Achieving the best strength-ductility combination generally means that at the highest possible strength level, the strain energy density limit reaches or approaches the maximum. The difficulty in predicting the $d_{optimum}$ lies in the complexity of grain size effects on the strength and ductility that govern the strain energy density limit. Although the yield strength can be simply evaluated using the Hall-Petch equation (Hansen, 2004; Meyers and Chawla, 2009), the dependence of ductility and ultimate strength on grain size are not well understood (Li and Cui, 2007). Since ductility and ultimate strength are deformation history-dependent properties governed by work hardening and plastic instability (Yasnikov et al., 2022; Zhu and Wu, 2018), their dependence on grain size is primarily due to the interaction between dislocations and grain boundary. At the plastic stage, grain boundaries act as extra barriers to block dislocation motion and sites for dynamic recovery, resulting in distinct dislocation accumulations in the vicinity of grain boundary and in the grain interior (Delincé et al., 2007; Haouala et al., 2018; Hirth, 1972; Meyersm and Ashworth, 1982). Along with these behaviors, significant intragranular strain inhomogeneity is developed, which complicates the distribution of both short- and long-range internal stresses within grains (Ashby, 1970; Jiang et al., 2022). Grain refinement embraces more extensive grain boundary-dislocation interactions. As extreme cases, when the grain size is reduced to ultrafine or nanometer scale, the free slip path and storage room of dislocations are largely limited by the high-density grain boundaries, and the dynamic recovery is gradually dominated by grain boundaries (Meyers et al., 2006; Yu et al., 2005). The coupling of these factors complicates the interpretation of grain size effects on work hardening, making it a great challenge to derive explicit models on the grain size dependence of ductility and ultimate strength, and thus obscuring the reasoning path towards $d_{optimum}$.

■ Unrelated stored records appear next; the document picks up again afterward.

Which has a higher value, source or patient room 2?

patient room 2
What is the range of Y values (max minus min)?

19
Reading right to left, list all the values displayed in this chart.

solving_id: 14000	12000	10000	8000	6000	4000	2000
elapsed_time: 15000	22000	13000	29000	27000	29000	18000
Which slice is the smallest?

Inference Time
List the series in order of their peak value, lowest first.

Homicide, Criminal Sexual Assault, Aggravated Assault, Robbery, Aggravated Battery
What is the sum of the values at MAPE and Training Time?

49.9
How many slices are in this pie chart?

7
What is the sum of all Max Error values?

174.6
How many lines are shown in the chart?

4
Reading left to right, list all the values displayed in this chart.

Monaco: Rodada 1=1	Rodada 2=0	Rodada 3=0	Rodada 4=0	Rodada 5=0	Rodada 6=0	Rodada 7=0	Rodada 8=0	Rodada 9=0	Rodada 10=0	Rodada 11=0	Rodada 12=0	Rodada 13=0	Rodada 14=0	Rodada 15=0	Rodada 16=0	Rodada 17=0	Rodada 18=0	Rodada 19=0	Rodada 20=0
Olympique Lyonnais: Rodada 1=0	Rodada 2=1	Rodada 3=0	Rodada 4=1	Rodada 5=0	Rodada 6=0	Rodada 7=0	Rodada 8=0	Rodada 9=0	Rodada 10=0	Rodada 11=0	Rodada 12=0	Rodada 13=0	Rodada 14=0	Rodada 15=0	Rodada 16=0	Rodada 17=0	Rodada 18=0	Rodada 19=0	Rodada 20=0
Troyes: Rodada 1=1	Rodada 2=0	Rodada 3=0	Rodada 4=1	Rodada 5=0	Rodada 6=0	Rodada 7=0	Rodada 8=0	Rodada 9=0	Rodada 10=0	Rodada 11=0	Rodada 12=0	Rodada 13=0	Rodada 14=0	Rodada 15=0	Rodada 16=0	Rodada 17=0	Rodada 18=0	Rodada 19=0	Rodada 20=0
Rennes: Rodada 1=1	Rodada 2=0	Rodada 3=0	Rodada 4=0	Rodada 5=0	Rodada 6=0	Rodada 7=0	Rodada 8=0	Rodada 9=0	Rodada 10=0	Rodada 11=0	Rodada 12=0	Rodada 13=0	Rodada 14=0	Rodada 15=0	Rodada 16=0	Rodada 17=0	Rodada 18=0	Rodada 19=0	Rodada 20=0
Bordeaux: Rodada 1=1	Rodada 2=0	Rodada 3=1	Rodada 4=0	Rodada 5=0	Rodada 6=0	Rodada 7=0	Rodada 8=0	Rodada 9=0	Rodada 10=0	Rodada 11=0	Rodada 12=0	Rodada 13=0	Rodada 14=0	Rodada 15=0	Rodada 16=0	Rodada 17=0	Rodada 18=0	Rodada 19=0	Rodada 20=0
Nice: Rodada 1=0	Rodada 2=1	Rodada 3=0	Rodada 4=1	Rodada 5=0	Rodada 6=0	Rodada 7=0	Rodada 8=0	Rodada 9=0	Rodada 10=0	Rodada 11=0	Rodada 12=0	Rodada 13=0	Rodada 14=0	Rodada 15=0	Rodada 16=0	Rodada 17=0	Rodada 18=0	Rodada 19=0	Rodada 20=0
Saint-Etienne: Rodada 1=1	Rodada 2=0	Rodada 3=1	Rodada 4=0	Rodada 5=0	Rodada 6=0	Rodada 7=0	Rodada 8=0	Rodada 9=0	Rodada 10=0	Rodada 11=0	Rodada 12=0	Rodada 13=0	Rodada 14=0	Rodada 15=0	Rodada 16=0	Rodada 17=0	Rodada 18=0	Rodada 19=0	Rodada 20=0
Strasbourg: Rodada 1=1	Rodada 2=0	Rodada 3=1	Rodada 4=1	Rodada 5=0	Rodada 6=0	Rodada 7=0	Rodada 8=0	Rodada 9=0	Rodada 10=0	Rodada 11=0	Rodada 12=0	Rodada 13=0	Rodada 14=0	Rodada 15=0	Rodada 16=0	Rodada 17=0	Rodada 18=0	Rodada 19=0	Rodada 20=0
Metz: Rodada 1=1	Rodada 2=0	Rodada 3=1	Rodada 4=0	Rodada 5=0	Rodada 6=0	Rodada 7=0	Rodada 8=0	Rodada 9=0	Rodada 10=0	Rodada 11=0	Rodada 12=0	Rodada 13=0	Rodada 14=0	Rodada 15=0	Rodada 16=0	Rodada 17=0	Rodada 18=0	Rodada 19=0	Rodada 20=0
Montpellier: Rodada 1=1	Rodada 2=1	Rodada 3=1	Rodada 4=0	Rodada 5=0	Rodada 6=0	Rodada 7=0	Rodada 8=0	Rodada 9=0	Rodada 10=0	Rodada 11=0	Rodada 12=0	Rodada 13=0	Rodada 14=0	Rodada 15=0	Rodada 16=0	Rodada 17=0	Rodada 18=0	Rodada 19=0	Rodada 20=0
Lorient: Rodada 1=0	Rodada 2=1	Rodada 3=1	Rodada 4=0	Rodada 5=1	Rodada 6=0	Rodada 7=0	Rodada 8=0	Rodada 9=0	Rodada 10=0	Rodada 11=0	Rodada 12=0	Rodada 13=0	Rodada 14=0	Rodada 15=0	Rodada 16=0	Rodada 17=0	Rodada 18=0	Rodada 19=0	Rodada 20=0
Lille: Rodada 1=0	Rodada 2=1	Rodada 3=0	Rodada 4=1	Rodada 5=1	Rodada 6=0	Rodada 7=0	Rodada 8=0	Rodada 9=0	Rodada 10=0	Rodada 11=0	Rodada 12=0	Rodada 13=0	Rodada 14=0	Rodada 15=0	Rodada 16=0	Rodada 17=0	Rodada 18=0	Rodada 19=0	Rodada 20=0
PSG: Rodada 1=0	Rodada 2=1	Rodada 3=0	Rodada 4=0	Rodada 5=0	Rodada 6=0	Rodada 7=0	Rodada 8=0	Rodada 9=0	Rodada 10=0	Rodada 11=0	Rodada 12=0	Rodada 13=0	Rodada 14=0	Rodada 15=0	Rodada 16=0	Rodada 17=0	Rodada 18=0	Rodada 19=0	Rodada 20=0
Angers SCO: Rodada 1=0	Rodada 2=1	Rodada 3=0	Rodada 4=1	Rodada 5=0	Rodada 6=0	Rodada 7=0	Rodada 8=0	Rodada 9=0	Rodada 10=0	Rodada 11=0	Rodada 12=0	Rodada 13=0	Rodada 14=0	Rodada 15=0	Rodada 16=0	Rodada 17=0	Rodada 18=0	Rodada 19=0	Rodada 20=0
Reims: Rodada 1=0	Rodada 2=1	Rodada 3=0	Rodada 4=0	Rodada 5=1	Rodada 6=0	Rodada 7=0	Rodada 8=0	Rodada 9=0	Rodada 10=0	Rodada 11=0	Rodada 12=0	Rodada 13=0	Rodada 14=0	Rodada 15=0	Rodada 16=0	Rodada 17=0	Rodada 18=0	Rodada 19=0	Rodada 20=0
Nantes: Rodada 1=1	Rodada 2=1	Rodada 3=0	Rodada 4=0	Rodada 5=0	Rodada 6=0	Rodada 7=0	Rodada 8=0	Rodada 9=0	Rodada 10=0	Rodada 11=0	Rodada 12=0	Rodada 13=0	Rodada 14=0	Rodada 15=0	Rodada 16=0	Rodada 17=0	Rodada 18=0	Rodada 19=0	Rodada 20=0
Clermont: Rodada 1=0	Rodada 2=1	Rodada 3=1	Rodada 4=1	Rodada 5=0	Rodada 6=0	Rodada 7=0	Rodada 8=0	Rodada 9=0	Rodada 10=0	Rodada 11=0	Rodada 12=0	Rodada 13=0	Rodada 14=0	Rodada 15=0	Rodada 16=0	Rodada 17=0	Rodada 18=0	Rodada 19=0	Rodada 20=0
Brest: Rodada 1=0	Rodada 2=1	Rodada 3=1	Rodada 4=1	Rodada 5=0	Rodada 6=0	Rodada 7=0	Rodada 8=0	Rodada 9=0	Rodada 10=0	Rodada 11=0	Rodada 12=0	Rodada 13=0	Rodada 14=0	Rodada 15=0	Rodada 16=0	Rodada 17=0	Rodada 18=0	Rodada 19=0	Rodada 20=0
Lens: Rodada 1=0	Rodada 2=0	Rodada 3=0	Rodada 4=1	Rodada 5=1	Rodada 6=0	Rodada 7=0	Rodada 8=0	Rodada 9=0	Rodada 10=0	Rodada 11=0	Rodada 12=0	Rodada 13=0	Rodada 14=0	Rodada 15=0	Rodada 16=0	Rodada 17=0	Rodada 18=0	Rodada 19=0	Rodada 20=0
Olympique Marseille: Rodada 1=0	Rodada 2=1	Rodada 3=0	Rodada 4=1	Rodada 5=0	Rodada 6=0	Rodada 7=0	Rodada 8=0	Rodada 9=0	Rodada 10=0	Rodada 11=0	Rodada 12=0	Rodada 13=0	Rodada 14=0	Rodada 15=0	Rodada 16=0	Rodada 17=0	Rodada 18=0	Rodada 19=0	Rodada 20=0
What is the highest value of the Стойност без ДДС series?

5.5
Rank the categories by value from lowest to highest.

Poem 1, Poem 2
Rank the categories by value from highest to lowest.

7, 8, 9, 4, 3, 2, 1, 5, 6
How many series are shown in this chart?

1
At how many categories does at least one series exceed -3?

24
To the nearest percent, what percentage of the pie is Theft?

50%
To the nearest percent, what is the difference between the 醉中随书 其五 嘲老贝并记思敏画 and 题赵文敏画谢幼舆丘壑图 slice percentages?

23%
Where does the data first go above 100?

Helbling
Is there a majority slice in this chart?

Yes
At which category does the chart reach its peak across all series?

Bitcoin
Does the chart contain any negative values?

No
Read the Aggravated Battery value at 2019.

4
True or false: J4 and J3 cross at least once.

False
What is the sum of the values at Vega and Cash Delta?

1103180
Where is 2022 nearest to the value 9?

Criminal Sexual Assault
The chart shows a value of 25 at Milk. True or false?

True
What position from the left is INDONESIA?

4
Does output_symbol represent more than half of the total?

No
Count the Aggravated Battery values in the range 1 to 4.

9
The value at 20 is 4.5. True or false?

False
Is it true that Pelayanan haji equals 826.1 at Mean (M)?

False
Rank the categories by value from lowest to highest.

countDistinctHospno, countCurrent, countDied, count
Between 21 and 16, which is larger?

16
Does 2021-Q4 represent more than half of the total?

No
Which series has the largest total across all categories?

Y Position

Nevertheless, some recent experimental results may provide a potential hint on the possible $d_{optimum}$. Specifically, fine grains (FG) of a few micrometers were coincidentally involved in a variety of advanced structures with superior strength-ductility combination, including in homogeneous materials (Guo et al., 2022; Li et al., 2008; M.W. Liu et al., 2022; M.S. Wang et al., 2022), heterostructured materials (Huang et al., 2018; Wang et al., 2002; Wu et al., 2015), and conventional composites (Wu et al., 2017). For instance, in partially recrystallized Ti and Cu, both of which unite the UFG strength and the CG ductility, the FG zones with a grain size of about 2–4 μm were believed to play the key role in retaining work hardening (Wang et al., 2002; Wu et al., 2015). In the recently designed strong-yet-ductile manganese steel and complex-concentrated Ni-Fe alloys, FGs were the main constituent (Fan et al., 2022; Zhong et al., 2022). There appears to be some kinds of efficient strengthening and hardening mechanisms in this size range. Unfortunately, most of these structures were designed by trial and error, lacking clear physical guidelines on the grain size. In short, the confirmation of the existence and the exact value of $d_{optimum}$ as well as the possible deformation physics behind it remain elusive.

In this work, experimental results on the tensile properties of a series of single-phase materials with various crystal structures are collected over a wide grain size range, from extensive literature available to the authors. Systematic analyses on grain size effects verify that there indeed exists universally a $d_{optimum}$ at which the optimal strength-ductility combination is achieved. Theoretical models on grain size effects are established to predict the $d_{optimum}$. Deformation physics potentially responsible for the superior properties at $d_{optimum}$ will be discussed. Note that the $d_{optimum}$ is currently discussed in terms of the quasi-static tension properties at ambient temperature, with dislocation-dominated plasticity, in order to deliver more general fundamentals.